BEGIN
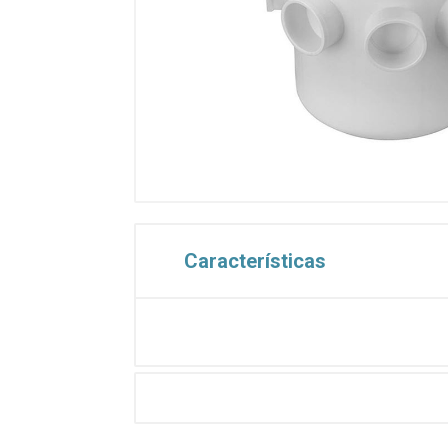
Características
END
BEGIN
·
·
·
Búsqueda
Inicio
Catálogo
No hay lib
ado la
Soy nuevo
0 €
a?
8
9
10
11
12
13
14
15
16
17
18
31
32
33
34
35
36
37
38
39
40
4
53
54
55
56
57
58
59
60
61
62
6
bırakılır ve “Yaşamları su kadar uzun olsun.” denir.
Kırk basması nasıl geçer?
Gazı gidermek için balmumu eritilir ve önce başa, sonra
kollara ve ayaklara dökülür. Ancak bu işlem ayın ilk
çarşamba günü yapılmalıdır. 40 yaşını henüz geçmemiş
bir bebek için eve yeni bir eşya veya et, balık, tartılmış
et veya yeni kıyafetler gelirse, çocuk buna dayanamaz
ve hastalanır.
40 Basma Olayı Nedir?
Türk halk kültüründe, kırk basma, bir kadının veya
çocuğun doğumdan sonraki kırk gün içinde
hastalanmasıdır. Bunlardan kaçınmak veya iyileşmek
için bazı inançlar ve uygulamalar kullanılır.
END
** TASK DESCRIPTION **
Show each line above that contains the string "yeni". Case counts.

** THE ANSWER **
bir bebek için eve yeni bir eşya veya et, balık, tartılmış
et veya yeni kıyafetler gelirse, çocuk buna dayanamaz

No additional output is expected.